His latest Netflix special, The Closer, explicitly made fun of trans issues and the transgender experience, leading to many Netflix employees to boycott their company for airing and supporting Chappelle. Netflix’s CEO Ted Sarandos declared in May that it “wasn’t hard” for him to support Chappelle’s freedom of speech.
“We’re programming for a lot of diverse people who have different opinions and different tastes and different styles, and yet we’re not making everything for everybody,” he said, according to Deadline. “We want something for everybody, but everything’s not going to be for everybody.”
"…[R]arely do you get the opportunity to put your principles to the test," he continued. "It was an opportunity to take somebody, like in Dave's case, who is, by all measure, the comedian of our generation, the most popular comedian on Netflix for sure. Nobody would say that what he does isn't thoughtful or smart. You just don't agree with him."
However, Carmichael isn’t the only comedian who doesn’t understand why Chappelle’s career has taken this turn. Last December, Cedric The Entertainer commented on Chappelle’s comedy, saying that he will eventually ruin his reputation.
“I think that you just gotta be watching. Once you feel you’re un-cancellable, and you think that that’s what you’re fighting for, that’s the wrong approach to take to say something that you really wanna say,” Cedric The Entertainer said on the Domenick Nati Show. “Not in the sense that ‘Oh, can’t nobody cancel me so Imma say that I wanna say.’ You can find out–people will cancel your a–.”
“He will end up canceling himself if he feels like nobody can cancel him," he continued.

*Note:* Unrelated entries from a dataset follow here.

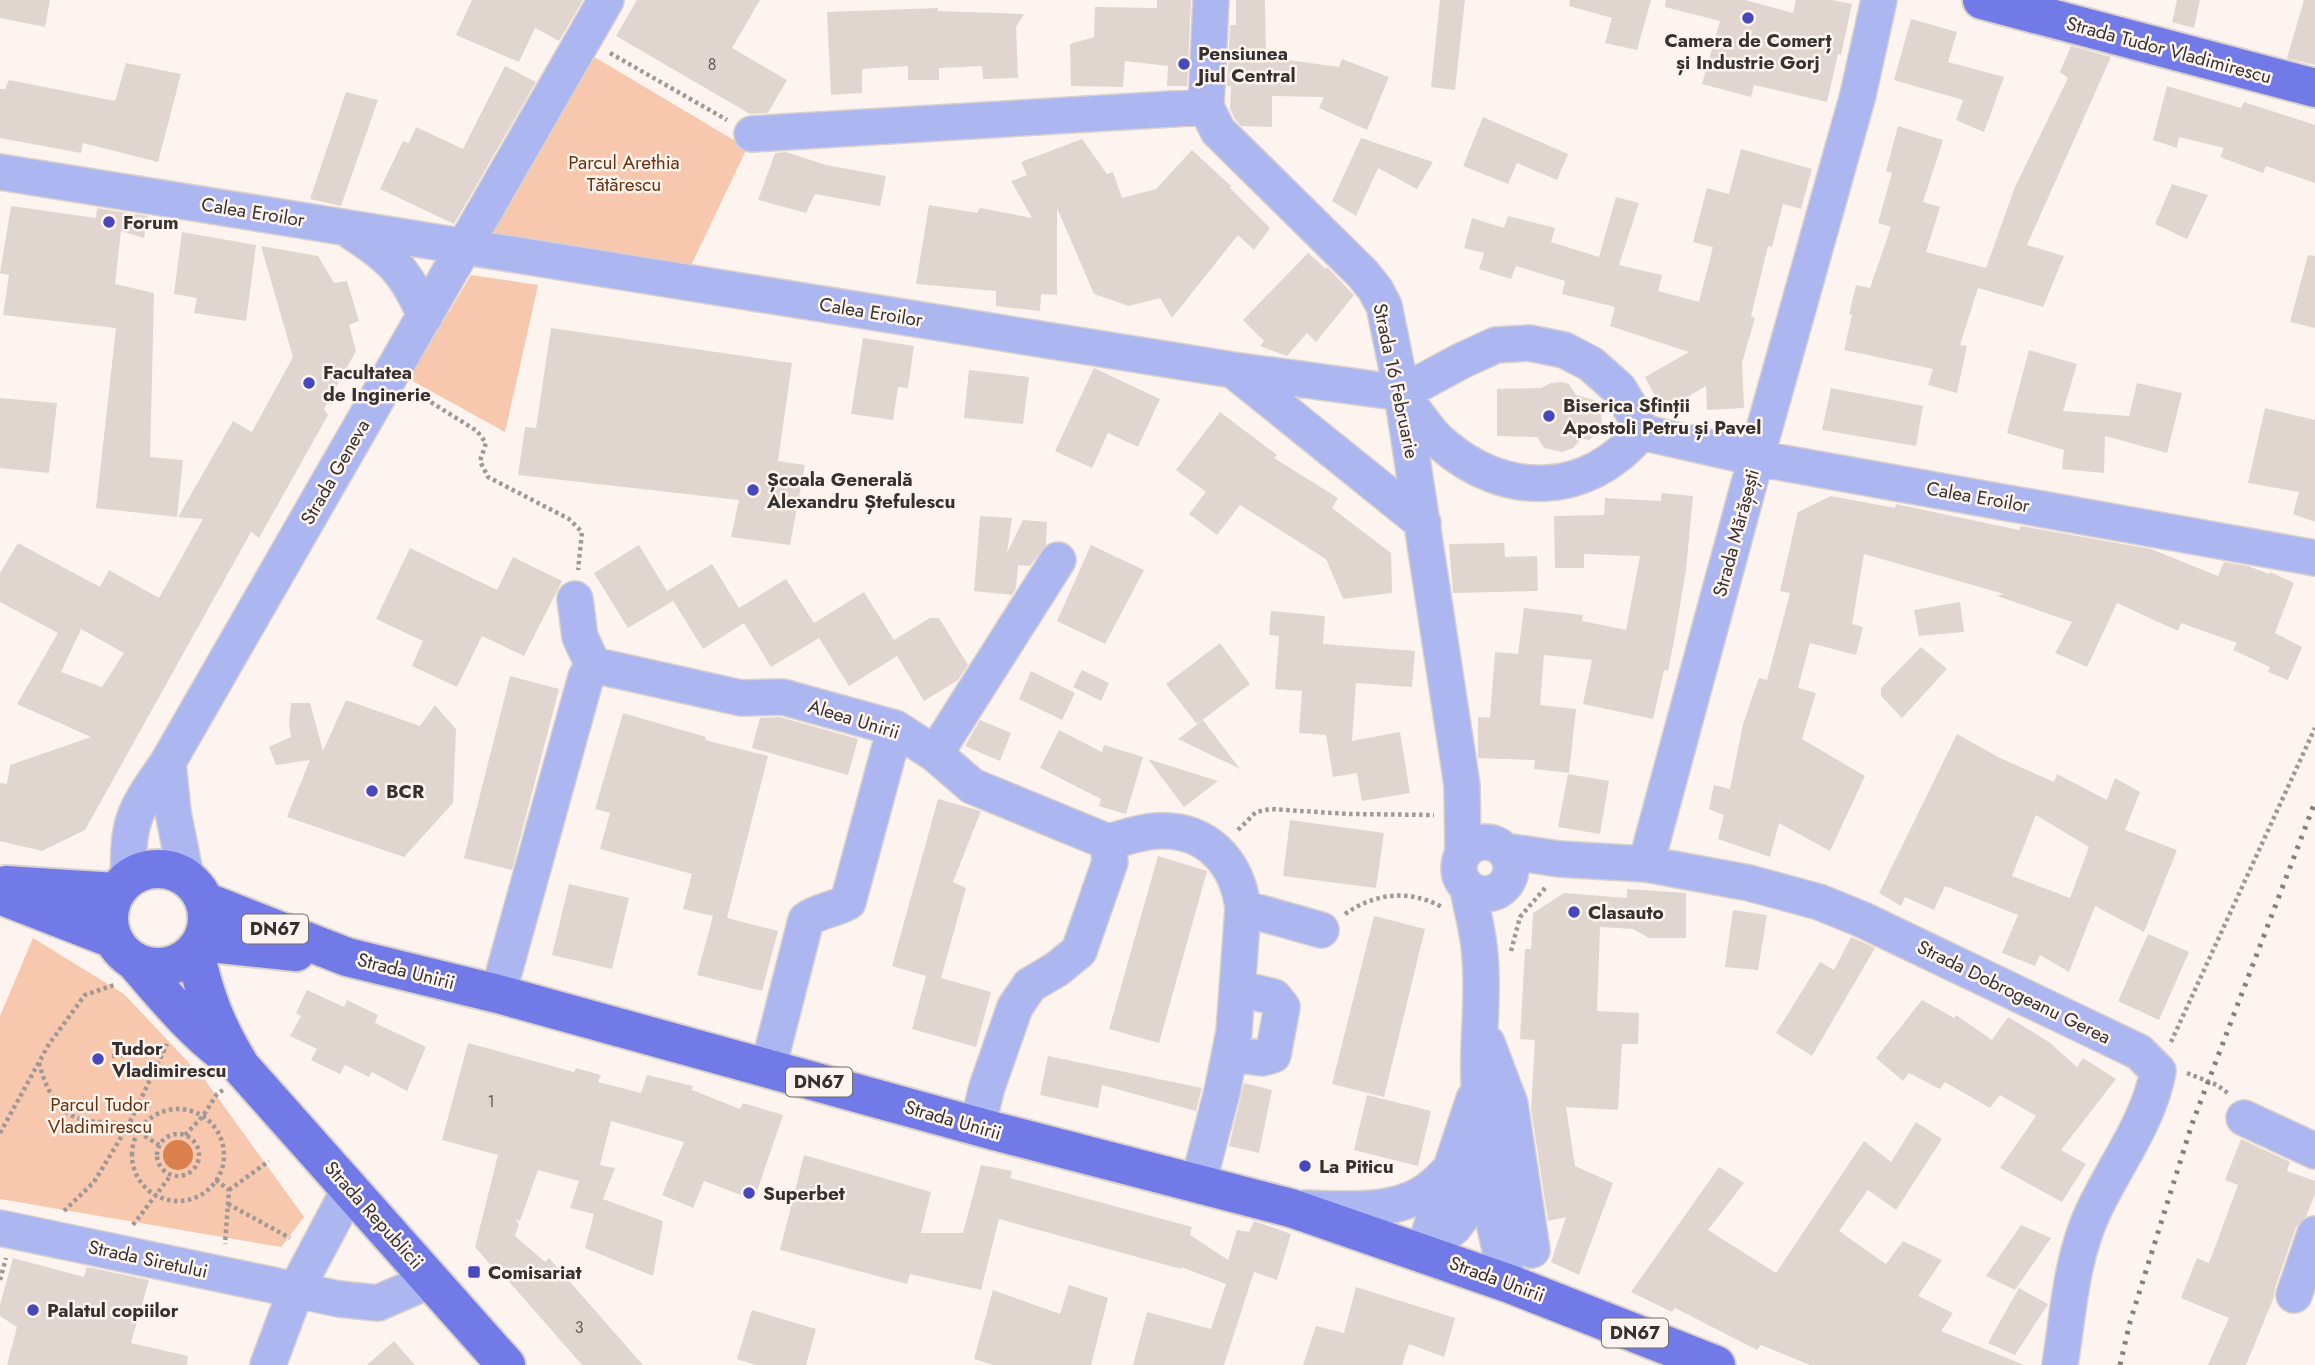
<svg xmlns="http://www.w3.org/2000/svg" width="2315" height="1365" font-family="Jost,sans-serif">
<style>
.green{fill:#f7c7ae}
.water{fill:#d9804d}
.building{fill:#e1d5cf;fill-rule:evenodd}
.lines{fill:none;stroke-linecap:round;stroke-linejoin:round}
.minor-casing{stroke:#dad1cc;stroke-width:38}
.major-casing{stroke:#dad1cc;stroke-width:42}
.path{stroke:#a09895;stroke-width:4.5;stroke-dasharray:3.5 3.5;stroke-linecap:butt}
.minor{stroke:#acb6f1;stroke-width:35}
.major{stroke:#717ae6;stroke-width:38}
.rail{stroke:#867f7c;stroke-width:5;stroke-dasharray:3.5 7;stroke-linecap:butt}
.poi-dot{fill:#4848bd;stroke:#fef4ef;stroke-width:2.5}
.labels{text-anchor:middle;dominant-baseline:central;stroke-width:5;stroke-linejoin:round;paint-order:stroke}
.number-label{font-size:16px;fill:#615a57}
.shield{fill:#fef4ef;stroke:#726c69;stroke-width:2}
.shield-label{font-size:18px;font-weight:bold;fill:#36312f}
.poi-label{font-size:19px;font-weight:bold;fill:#36312f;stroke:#fef4ef;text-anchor:start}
.street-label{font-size:19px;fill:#36312f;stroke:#fef4ef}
.park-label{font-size:19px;fill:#6b310b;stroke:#fef4ef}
</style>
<rect width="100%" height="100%" fill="#fef4ef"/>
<path class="green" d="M591,55L747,148L689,270L489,235Z
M471,275L538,285L505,432L409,379Z
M33,938L124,994L205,1080L304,1217L281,1247L0,1199V1016Z"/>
<path class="water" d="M163 1155a15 15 0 1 1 30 0a15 15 0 1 1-30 0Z"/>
<path class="building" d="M0,0H50L45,27L0,18Z
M472,0H583L559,41L535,28L519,62L456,35Z
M637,0H760L732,48L787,80L768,113L750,114L616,36Z
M1157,0H1191L1187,86H1167L1168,66L1125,61L1123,87L1071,86L1070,44L1094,37L1095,7L1157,8Z
M1236,0H1265L1266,57L1339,67L1342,59L1389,77L1367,130L1319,108L1324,97L1272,96V127L1241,126L1235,119L1230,109L1231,86H1227L1230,25H1236Z
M1440,0H1465L1455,90L1431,87Z
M1570,0H1651L1637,50L1605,43L1612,18L1569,6Z
M1666,0H1745L1793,13L1796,0H1832L1852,4L1841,55L1838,54L1827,102L1754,85L1751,97L1702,84L1720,21L1665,7Z
M2177,0H2200L2194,28L2172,22Z
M2304,0H2315V65L2287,58Z
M938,8V11L1024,14L1016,27L1018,78L983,79L982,66L939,68V80H908V66L862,69V93L831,95L827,12Z
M1911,19L1957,32L1948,62L2004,77L1984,132L1956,120L1963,100L1894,80Z
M2071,46L2111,57L2027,245L2064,256L2043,307L1978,288L1960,345L1967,346L1957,393L1928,385L1933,369L1844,350L1852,315L1849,314L1856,285L1870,288L1891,227L1878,223L1892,173L1886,171L1898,126L1943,140L1923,202L1940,207L1926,252L1986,268L2015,187L2068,78L2060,72Z
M126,63L181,74L158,162L83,143L81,153L0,138V89H5L9,80L115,101Z
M505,66L536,82L454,224L380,189L403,141L409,143L416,127L463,149Z
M2167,86L2241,108L2244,102L2315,125V183L2266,166L2263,173L2220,157L2224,148L2179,137L2177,148L2153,140Z
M346,92L378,100L341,206L310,199Z
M1483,117L1568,154L1557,180L1517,163L1508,184L1463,166Z
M1361,138L1433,162L1417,189L1378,168L1356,216L1332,201Z
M1082,139L1107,174L1113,172L1122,198L1156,189L1192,150L1231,186L1230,188L1270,228L1254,250L1238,235L1172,318L1160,298L1129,306L1094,294L1057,208V295L1041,294L1040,311L996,306V291L916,284L929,205L977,213L980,208L1032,218L1011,181L1027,175L1021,162Z
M1741,149L1812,169L1801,209L1783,204L1772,247L1768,246L1751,316L1755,318L1742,363L1744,408L1707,410L1706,386L1663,411L1645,377L1689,352L1610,326L1615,307L1562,294L1565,281L1516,266L1511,279L1479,269L1484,253L1464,248L1472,218L1504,228L1508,216L1555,228L1551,242L1599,257L1616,197L1639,203L1619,265L1662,275L1658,291L1699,302L1713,247L1693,242L1707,188L1729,194Z
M786,152L826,165L886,176L880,206L815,194L806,213L758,200L775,153Z
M2172,184L2208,195L2187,239L2155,224Z
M11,206L96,218L97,208L148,216L144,238L121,231L115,284L154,293L150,457L183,460L177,517L96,508L116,328L3,315L9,275L0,273Z
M182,232L256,245L246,321L194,313L197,298L174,294Z
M261,246L318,256L334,283L347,281L359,321L349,325L356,351L324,409L328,415L259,538L251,532L85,830L42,851L0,841V783L7,784L10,765L91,737L17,704L58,633L0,602V573L18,543L100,587L109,570L159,598L203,519L178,517L233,421L252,432L293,357ZM81,629L124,653L102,687L61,672Z
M1308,253L1326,269L1327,267L1354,295L1316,342L1307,333L1287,356L1260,346L1264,341L1243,320Z
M2308,255L2315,256V328L2290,322Z
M551,328L792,363L778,461L805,465L790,545L731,537L739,500L518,475L525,427L536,428Z
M863,338L914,346L908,388L898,387L893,420L851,414Z
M2029,350L2077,364L2063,411L2129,416L2137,383L2182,393L2167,453L2105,436L2104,473L2062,469L2064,450L2007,433Z
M1094,368L1160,399L1138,447L1108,433L1092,468L1055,451Z
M969,370L1029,377L1023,424L964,418Z
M1562,382L1569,384L1576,395L1594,400L1601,409L1602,423L1598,434L1589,440L1581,439L1573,448L1562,452L1544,448L1537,437L1497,436V389L1541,388L1551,383Z
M1831,388L1923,406L1916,446L1822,430Z
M0,398L57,403L49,473L0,468Z
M2265,408L2315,420V522L2293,514L2299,492L2248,483Z
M1220,412L1277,455L1274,458L1338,498L1332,508L1391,553L1392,593L1343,599L1326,559L1240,505L1217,535L1189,514L1206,492L1176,470Z
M1662,493L1693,496L1686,570L1674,641L1668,671L1664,670L1653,719L1583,704L1592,660L1544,655L1540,705L1576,709L1569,773L1534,769L1535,760L1478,758V717L1490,718L1495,652L1518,654L1524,608L1583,615L1582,621L1626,630L1640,556L1584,554V568H1555L1554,516L1604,515L1605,498L1661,501Z
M1831,496L1895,508L1896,504L2019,530L2021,526L2151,549L2218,576L2224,562L2248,566L2269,574L2270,572L2294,583L2275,633L2302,647L2288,680L2268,672L2270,667L2233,650L2237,643L2181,623L2178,631L2117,603L2087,667L2055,653L2072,622L1997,596L2004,594L1864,554L1852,624L1863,627L1856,655L1810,643L1798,688L1816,693L1802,739L1865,776L1830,851L1779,823L1770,857L1718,839L1724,815L1709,809L1714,785L1730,789L1743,724L1759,678L1767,680L1790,593L1780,591L1798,512Z
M980,516L1012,518L1007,553L1023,520L1047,522L1046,545L1030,566L1018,565L1016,588L1012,595L974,591Z
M1504,543L1505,557L1537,556L1538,591L1453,593L1449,544Z
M639,545L673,601L628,628L594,573Z
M1091,545L1144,570L1105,644L1057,621Z
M410,548L497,590L513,557L562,581L524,656L482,636L457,687L412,666L423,641L376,619Z
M712,564L739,608L786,579L814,623L864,592L894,640L930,618H939L968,665L958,680L924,701L897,656L849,686L819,638L771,667L744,623L703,649L667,591Z
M1960,602L1964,632L1919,636L1914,610Z
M1271,611L1325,616L1323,644L1415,651L1412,687L1356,683L1352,741L1400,732L1410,793L1362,801L1357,773L1333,777L1326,735L1299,733L1302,691L1275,689L1279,636L1269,635Z
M1220,643L1250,684L1197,724L1166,684Z
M1921,647L1947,669L1902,718L1881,696V688Z
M1082,670L1109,683L1101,701L1073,687Z
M1031,671L1075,693L1062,720L1019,699Z
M510,676L559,689L512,870L464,858Z
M346,700L420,726L435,705L456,729L453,803L404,857L287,817L310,760L276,765L269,747L291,737L289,723L291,703H310L323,751Z
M623,713L706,737L705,740L768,756L727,918L778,931L762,991L697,975L713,916L683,909L692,874L600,849L610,813L595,809Z
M780,717L858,739L848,775L752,748L760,718Z
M980,720L1011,733L1000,761L965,746Z
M1203,720L1240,769L1178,739Z
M1059,730L1102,752L1104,745L1143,757L1126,814L1099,806L1101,799L1040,768Z
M1957,734L2000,758L2054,782L2057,774L2107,800L2115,778L2140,792L2125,830L2177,850L2144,932L2095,906L2069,972L2040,955L2035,966L2002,953L2018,915L1945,886L1934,910L1905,897L1901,906L1879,893ZM2036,815L2089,847L2070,898L2012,876Z
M1148,759L1218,781L1184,807Z
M1568,774L1609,781L1600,834L1558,827Z
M938,799L981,811L953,882L966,888L941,978L991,992L976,1047L912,1029L926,976L892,966Z
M1290,820L1384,833L1376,888L1283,876Z
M1158,856L1207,871L1159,1043L1109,1029Z
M569,884L629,898L612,969L552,955Z
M1627,889L1686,893V938H1649L1633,929L1600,927L1597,1011L1639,1013L1638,1044H1622L1618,1110L1566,1107L1575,1166L1613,1183L1579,1275L1551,1262L1566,1217L1548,1221L1531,1109L1535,1040L1520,1039L1525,949H1531L1533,913L1564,893L1627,898Z
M1733,910L1767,915L1758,970L1725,967Z
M1374,916L1425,929L1384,1097L1332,1084Z
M2148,934L2189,952L2159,1020L2118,1001Z
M1851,937L1875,948L1812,1056L1776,1033L1820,962L1834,970Z
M307,990L344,1007L347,1000L378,1015L375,1023L426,1047L407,1091L372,1072L369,1077L345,1065L340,1074L311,1060L317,1049L290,1036L301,1016L296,1013Z
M1922,1000L1954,1018L1956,1015L1992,1040L2008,1017L2049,1042L2077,1067L2083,1058L2116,1079L2061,1150L2086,1164L2062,1202L2000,1168L2036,1116L2000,1095L1990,1108L1945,1082L1940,1089L1909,1073L1903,1081L1876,1058Z
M468,1043L574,1072L576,1068L601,1075L598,1082L641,1093L647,1075L693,1086L692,1090L740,1109L743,1103L783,1115L754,1200L704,1181L693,1208L662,1195L684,1142L611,1121L600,1165L615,1168L603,1199L663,1221L653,1276L585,1248L594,1214L570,1208L579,1181L538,1170L520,1221L515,1219L519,1224L515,1236L545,1262L549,1258L643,1365H582L505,1277L503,1279L475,1247L498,1155L442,1140Z
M1048,1056L1202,1088L1196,1111L1102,1085L1098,1108L1040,1095Z
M1244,1083L1272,1090L1259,1153L1229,1146Z
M1367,1095L1431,1111L1418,1166L1354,1150Z
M1916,1122L1942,1139L1896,1210L1868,1190L1839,1231L1886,1264L1903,1241L1942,1260L1918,1296L1953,1313L1941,1331L2024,1365H1810L1761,1345L1757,1350L1675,1308L1672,1312L1631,1292L1719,1167L1744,1183L1708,1230L1776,1273L1864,1141L1891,1162Z
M2241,1139L2290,1162L2287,1171L2315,1181V1194L2306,1217L2296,1227L2275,1288L2274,1297L2246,1365H2208L2229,1318L2181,1298L2197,1258L2209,1263L2238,1185L2225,1180Z
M804,1155L931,1192L921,1233H963L981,1165L1012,1171L1010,1178L1192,1227L1190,1235L1228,1260L1237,1230L1249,1232L1254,1221L1291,1234L1277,1280L1254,1272L1224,1365H1133L1147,1312L1211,1329L1226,1284L1181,1267V1269L999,1219L981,1290L910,1274L907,1284L780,1250Z
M2021,1225L2051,1238L2015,1290L1986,1276Z
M13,1258L84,1277L87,1267L149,1280L131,1343L188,1356L187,1365H7L17,1327L0,1316V1305Z
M1069,1285L1108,1298L1091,1365H993L974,1359L993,1290L1060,1314Z
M1356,1287L1455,1318L1444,1357L1409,1344L1402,1365H1303L1316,1326L1344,1333Z
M2019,1288L2048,1304L2015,1355L1988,1343Z
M752,1310L816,1329L806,1365H756L737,1359Z
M394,1341L415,1365H367Z"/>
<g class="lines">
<defs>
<path id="minor" d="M1211,0L1206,107L1218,131L1363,274L1375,289L1384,306L1402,393L1462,785L1463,854
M752,134L1206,107
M0,172L1233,370L1402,393L1461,361L1496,345L1529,343L1564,350L1591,364L1619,389L1634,414L1641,432
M350,231C390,256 407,272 425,316
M1233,370L1423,523
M1404,397C1416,412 1427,431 1441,443C1504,499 1587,498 1641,432
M1641,432L1756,458L2315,558
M575,599L580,637L593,665
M935,754L1058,560
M168,762L173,812L186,877
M1459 868a26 26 0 1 1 52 0a26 26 0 1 1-52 0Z
M1108,842C1124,838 1139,832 1156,831C1206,828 1237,861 1243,908L1234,1032L1222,1092L1198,1184
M1505,851L1559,859L1646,864L1749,883L1819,902L1861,919L2139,1052L2158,1071C2149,1122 2114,1166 2093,1212C2071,1259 2068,1315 2060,1365
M1646,864L1756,458L1858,95L1879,0
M129,878C126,819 136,809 168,762L606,0
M1468,889C1472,911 1479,934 1480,957C1484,999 1477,1042 1479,1084C1482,1151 1489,1220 1510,1284
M1243,908L1321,930
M498,994L586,677L593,665L741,698L783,697L895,728L935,754L972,786L1108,842L1110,862L1079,951L1057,969L1030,985L1015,1007L987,1087L977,1127
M1487,1043L1510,1104L1532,1250
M1230,1054L1262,1058L1273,1055L1282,1007L1274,997L1237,988
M768,1068L806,920C819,910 834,910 848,902L895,728
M2244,1118L2315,1151
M1305,1208C1346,1209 1399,1215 1433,1186C1440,1181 1446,1173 1453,1167
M0,1228L339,1299L378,1303L431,1280
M1425,1250L1454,1227L1471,1204L1488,1171
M1423,1252L1474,1099
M2294,1295L2315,1234
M268,1365L296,1290L350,1188"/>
<path id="major" d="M1982,0L2315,88
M109 918a49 49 0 1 1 98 0a49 49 0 1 1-98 0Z
M6,885L116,892
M0,895L113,939
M204,901L347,957L498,994L994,1131L1291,1208L1510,1284L1716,1365
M201,942L296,952
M195,951C204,995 217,1028 241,1067L506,1365
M135,962C164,995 191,1029 226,1055"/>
</defs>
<use href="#minor" class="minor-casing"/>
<use href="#major" class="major-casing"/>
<path class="path" d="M610,53L727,120
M413,391L477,431L486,443L480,461L488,477L569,519L582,532L578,570
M1238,830L1256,812L1270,809L1349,814L1434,815
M1345,914C1375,893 1409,889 1442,907
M1511,951L1520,917L1546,887
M2171,1042L2315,728
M112,1056L164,1051
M39,1063C46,1089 58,1117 89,1121C101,1123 114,1121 126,1126C137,1130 149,1139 159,1145
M2187,1073L2217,1085L2229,1094
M132 1155a46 46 0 1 1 92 0a46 46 0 1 1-92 0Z
M0,1133L49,1044L85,995L114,985
M157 1155a21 21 0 1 1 42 0a21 21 0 1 1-42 0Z
M185,1135L203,1116L217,1094L223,1090
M216,1180L229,1190L225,1244
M229,1190L269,1161
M228,1204L290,1238
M64,1211L94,1182L128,1126L167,1044
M133,1225L171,1175
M0,1280L6,1258"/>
<use href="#minor" class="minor"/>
<use href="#major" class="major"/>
<path class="rail" d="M2120,1365L2130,1322L2192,1124L2315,802"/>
</g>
<g class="poi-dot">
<circle cx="1748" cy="18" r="7"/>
<circle cx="1184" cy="64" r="7"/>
<circle cx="109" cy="222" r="7"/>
<circle cx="309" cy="383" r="7"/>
<circle cx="1549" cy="416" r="7"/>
<circle cx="753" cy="490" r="7"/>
<circle cx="372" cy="791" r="7"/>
<circle cx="1574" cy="912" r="7"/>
<circle cx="98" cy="1059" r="7"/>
<circle cx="1305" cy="1166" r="7"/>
<circle cx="749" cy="1193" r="7"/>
<rect x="467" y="1265" width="14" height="14" rx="3.5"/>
<circle cx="33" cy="1310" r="7"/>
</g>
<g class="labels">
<g class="number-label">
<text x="712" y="64">8</text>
<text x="491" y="1101">1</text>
<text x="579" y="1327">3</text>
</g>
<g class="shield">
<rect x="242" y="914.5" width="66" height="29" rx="5"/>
<rect x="786" y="1067.5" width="66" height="29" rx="5"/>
<rect x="1602" y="1318.5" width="66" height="29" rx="5"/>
</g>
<g class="shield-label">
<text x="275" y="929">DN67</text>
<text x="819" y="1082">DN67</text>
<text x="1635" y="1333">DN67</text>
</g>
<g class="poi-label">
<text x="1748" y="40" text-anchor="middle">Camera de Comerț<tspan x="1748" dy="22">și Industrie Gorj</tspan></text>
<text x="1198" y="53">Pensiunea<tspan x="1198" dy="22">Jiul Central</tspan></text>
<text x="123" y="222">Forum</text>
<text x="323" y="372">Facultatea<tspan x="323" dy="22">de Inginerie</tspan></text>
<text x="1563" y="405">Biserica Sfinții<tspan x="1563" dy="22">Apostoli Petru și Pavel</tspan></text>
<text x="767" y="479">Școala Generală<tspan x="767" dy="22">Alexandru Ștefulescu</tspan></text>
<text x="386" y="791">BCR</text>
<text x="1588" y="912">Clasauto</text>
<text x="112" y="1048">Tudor<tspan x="112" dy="22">Vladimirescu</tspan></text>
<text x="1319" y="1166">La Piticu</text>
<text x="763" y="1193">Superbet</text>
<text x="488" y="1272">Comisariat</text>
<text x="47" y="1310">Palatul copiilor</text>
</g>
<g class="street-label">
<text transform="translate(2169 50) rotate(15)">Strada Tudor Vladimirescu</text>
<text transform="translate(253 212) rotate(9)">Calea Eroilor</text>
<text transform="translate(871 312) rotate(9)">Calea Eroilor</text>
<text transform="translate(1396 381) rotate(78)">Strada 16 Februarie</text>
<text transform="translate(335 472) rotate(-60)">Strada Geneva</text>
<text transform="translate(1978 497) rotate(10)">Calea Eroilor</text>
<text transform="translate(1736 533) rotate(-75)">Strada Mărășești</text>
<text transform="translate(854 719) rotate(17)">Aleea Unirii</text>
<text transform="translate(406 971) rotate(14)">Strada Unirii</text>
<text transform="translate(2014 992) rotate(26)">Strada Dobrogeanu Gerea</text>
<text transform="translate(953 1120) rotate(16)">Strada Unirii</text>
<text transform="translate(374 1215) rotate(48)">Strada Republicii</text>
<text transform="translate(148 1259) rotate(12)">Strada Siretului</text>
<text transform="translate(1497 1279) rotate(20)">Strada Unirii</text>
</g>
<g class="park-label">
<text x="624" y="162">Parcul Arethia<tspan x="624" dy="22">Tătărescu</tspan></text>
<text x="100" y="1104">Parcul Tudor<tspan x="100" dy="22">Vladimirescu</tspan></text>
</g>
</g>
</svg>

“That’s what happens–you end up getting in people’s head in a way to where they turn you off. And it ain’t so much about everybody else turning you off. It’s people just deciding like ‘Dawg, if you think you’re bigger and better than everybody and you literally start believing that, then people start to go like ‘Well f— you…That’s a slippery slope in the world we live in, and I feel like people are concerned that he’s trying to go over the top right now.”